◆ Extrait à lire:

Ces discours sont nombreux, qui ont appelé et appellent encore à plus de raison sur tous les fronts. Il faudrait travailler en économie réelle et cesser cette fuite en avant spéculative que les joueurs ont saisi au corps, trop contents de chevaucher une monture qui les emmenait au galop vers l’inconnu. Qu’importe la destination, tant qu’on y allait à fond...

Il faudrait abaisser le salary cap, sage mesure pour éteindre la flambée des salaires tout en préservant un certain équilibre sportif des championnats. Il faudrait réduire le format des compétitions, c’est du bon sens quand on entend faire valoir la santé des acteurs. Il faudrait aux joueurs professionnels le goût d’entreprendre et de s’instruire, d’apprendre leur vie d’après bien avant d’y être confrontés. Il faudrait rendre au XV de France sa place centrale et aux joueurs français leur place tout court, dans les clubs, pour mieux performer au suprême étage international. Il faudrait tant de choses que les discours prônent mais que les faits insultent toujours.

◆ Travail à faire:
1: D'après l'extrait sur le rugby professionnel, quelle mesure permettrait d'éteindre la flambée des salaires ?
2: Recopiez le passage de l'extrait sur le rugby professionnel qui va de « Il faudrait abaisser » à « faits insultent toujours. ».
3: Poursuivez, s'il vous plaît, l'extrait sur le rugby professionnel à partir de l'endroit où il s'arrête.

◆ Données:
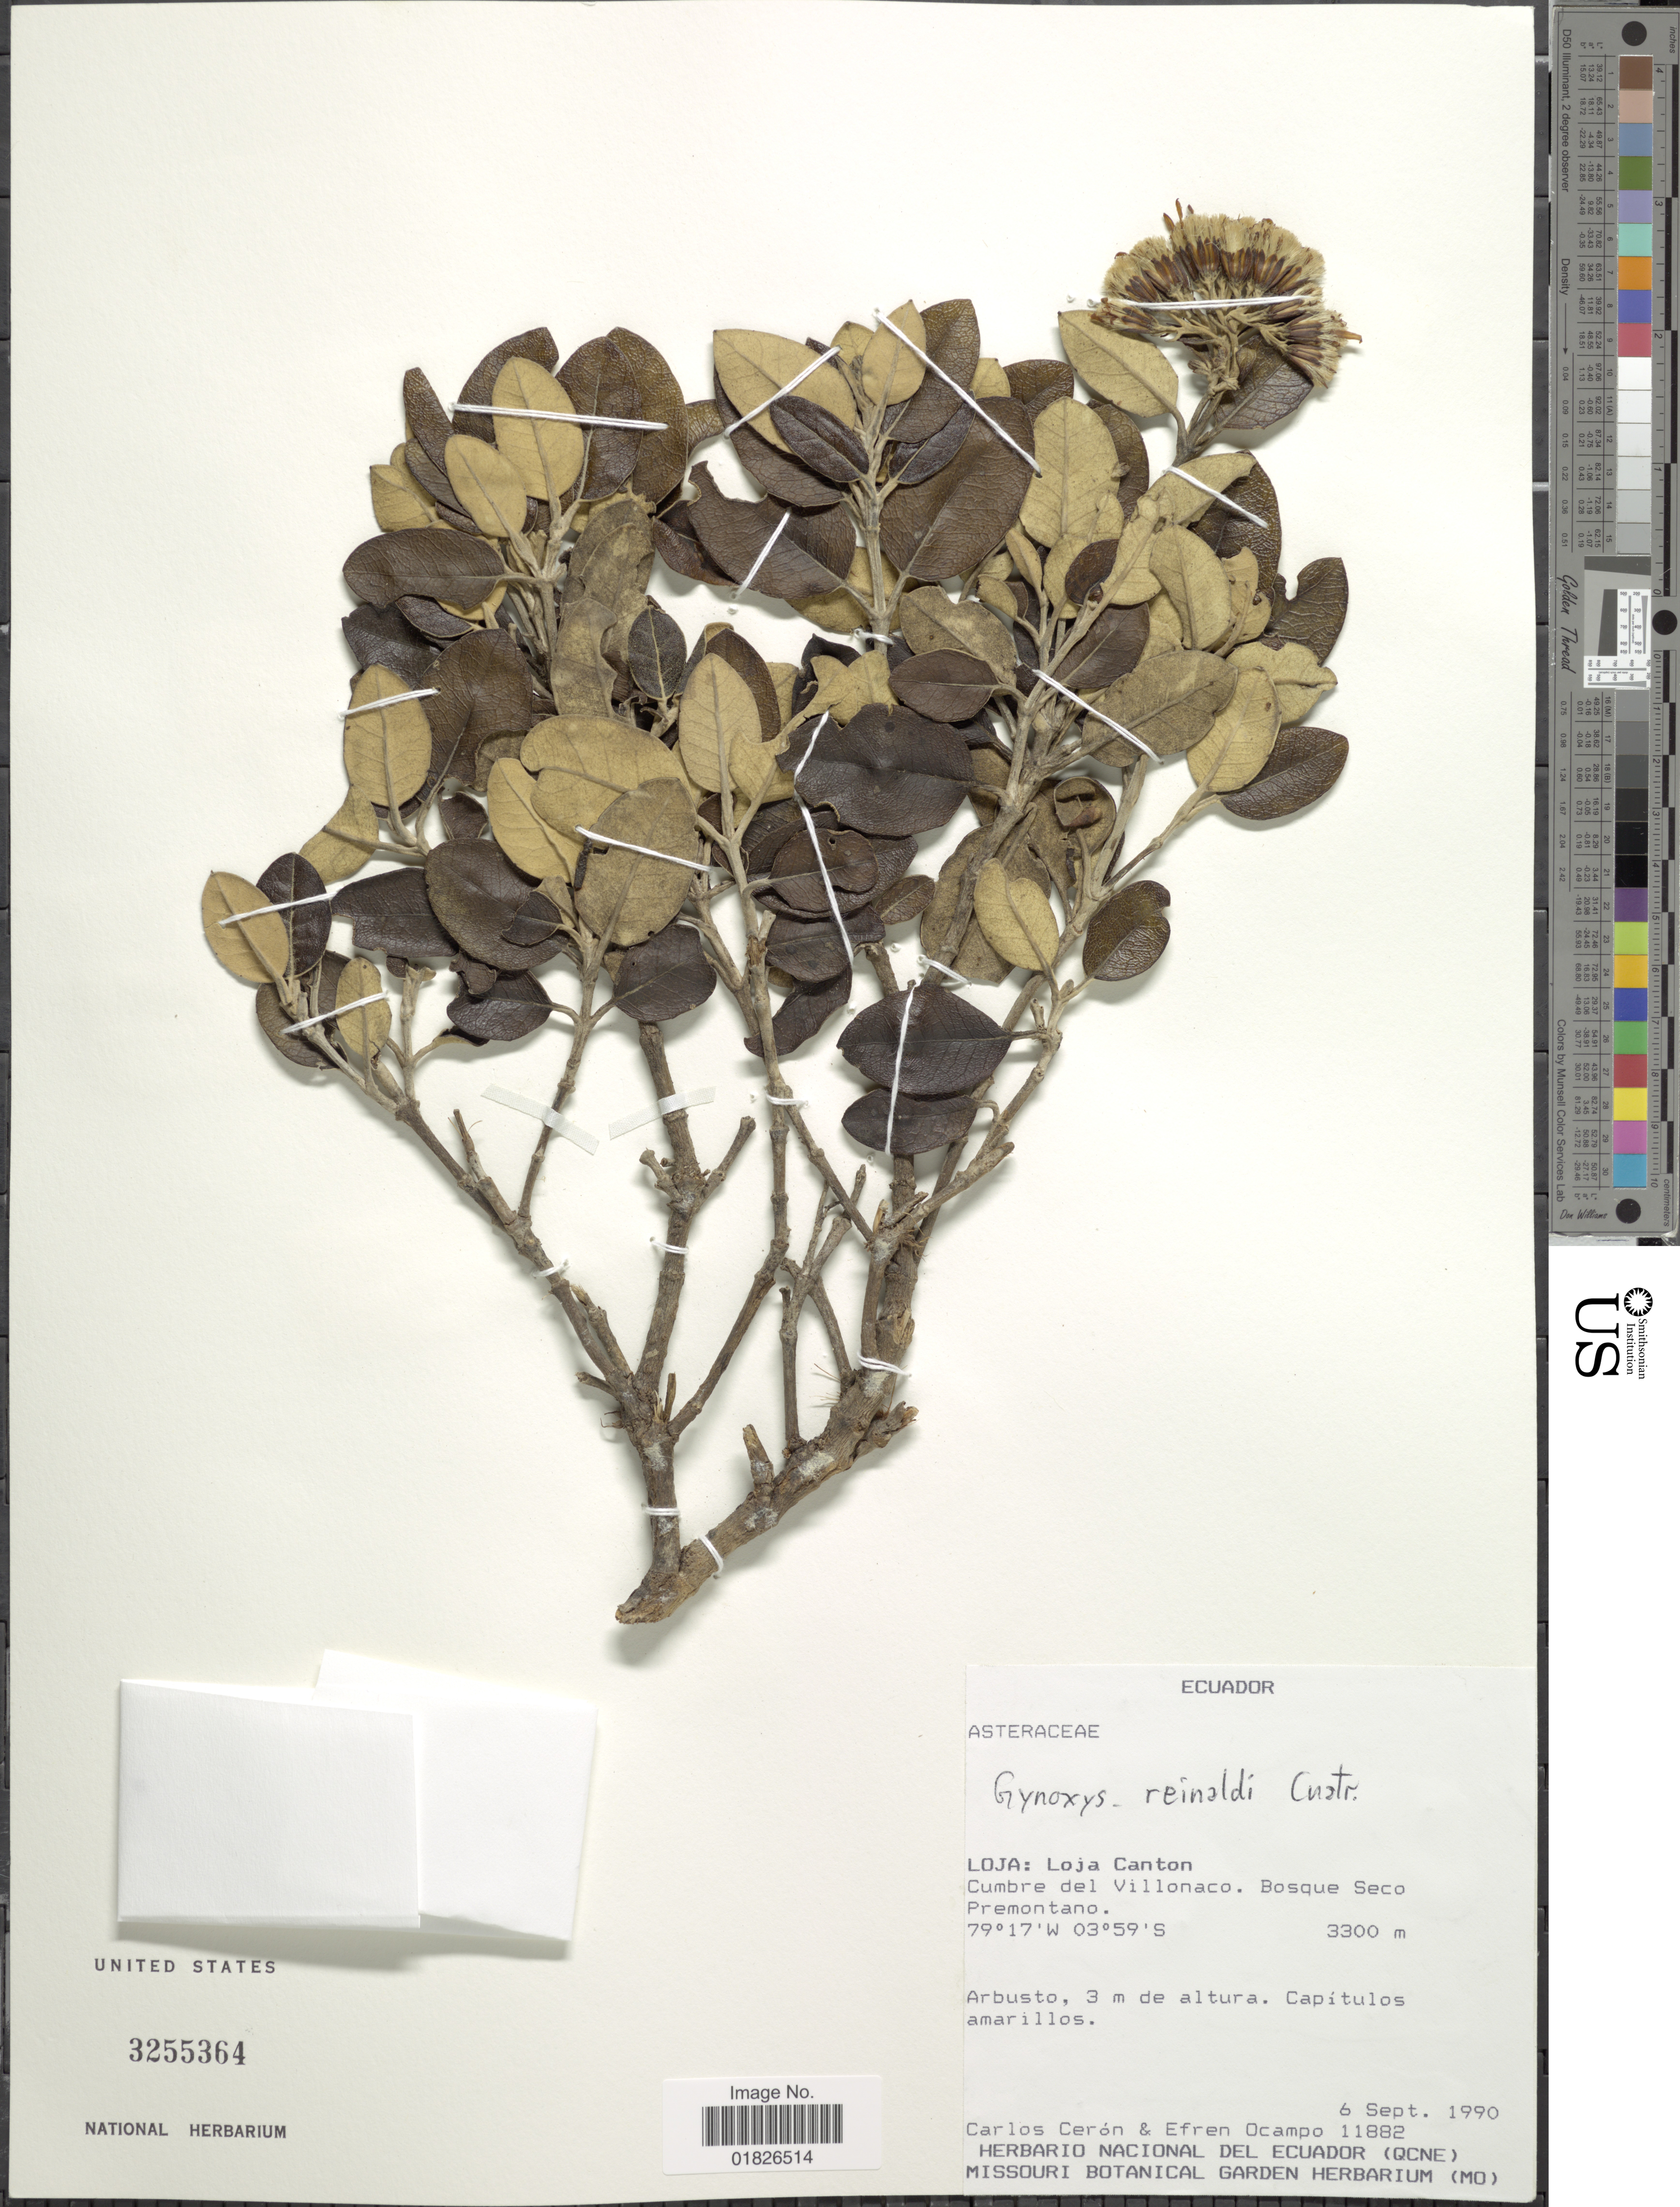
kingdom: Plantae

◆ Corrigé des exercices:
1: Abaisser le salary cap.

2:
Il faudrait abaisser le salary cap, sage mesure pour éteindre la flambée des salaires tout en préservant un certain équilibre sportif des championnats. Il faudrait réduire le format des compétitions, c’est du bon sens quand on entend faire valoir la santé des acteurs. Il faudrait aux joueurs professionnels le goût d’entreprendre et de s’instruire, d’apprendre leur vie d’après bien avant d’y être confrontés. Il faudrait rendre au XV de France sa place centrale et aux joueurs français leur place tout court, dans les clubs, pour mieux performer au suprême étage international. Il faudrait tant de choses que les discours prônent mais que les faits insultent toujours.

3:
À Montpellier, puisque c’est aujourd’hui du MHR dont on parle, l’appétit présidentiel drague déjà à prix d’or le meilleur joueur du monde, Pieter-Steph Du Toit pour le faire venir en 2021. Une aubaine, crient les fervents du marketing. Un drame, crie la raison commune, quand les négociations sur la baisse des salaires - pourtant jurée vitale - s’enlisent avec les joueurs de l’effectif actuel.

Pour taper plus directement dans le cœur de la meule, c’est ici un contre-sens de l’histoire qui s’écrit. La persévérance d’un modèle abhorré, qui a porté plus de misère que de gloire au rugby français. C’est le modèle « Mourad », bien sûr, qui régnait sur l’Europe et gagnait quatre titres en même temps que le XV de France connaissait sa pire période de l’histoire. Une coïncidence ? On trouvait, chez les vainqueurs de la Rade, entre trois et quatre joueurs éligibles au maillot bleu dans le quinze de départ.

Mais point de bouc émissaire. La pratique n’est pas l’apanage des Varois. La dernière grande hégémonie toulousaine s’est fortement écrite à l’encre sudiste. Clermont, hier bon élève de la formation, est aujourd’hui dernier au classement du Jiff. Ce modèle, c’est aussi celui d’une décennie pour le MHR, qui n’a pourtant ramené aucun titre majeur.

Que le club héraultais en a-t-il appris ? Pas grand-chose, visiblement. À l’heure où éclôt aux yeux de l’élite le profil singulier d’Anthony Bouthier, arrière à succès du nouveau XV de France, le MHR a réfléchi à enrôler Israel Folau (qui a finalement décidé de rester à XIII). Un non-sens, même lorsqu’on occulte la considération morale.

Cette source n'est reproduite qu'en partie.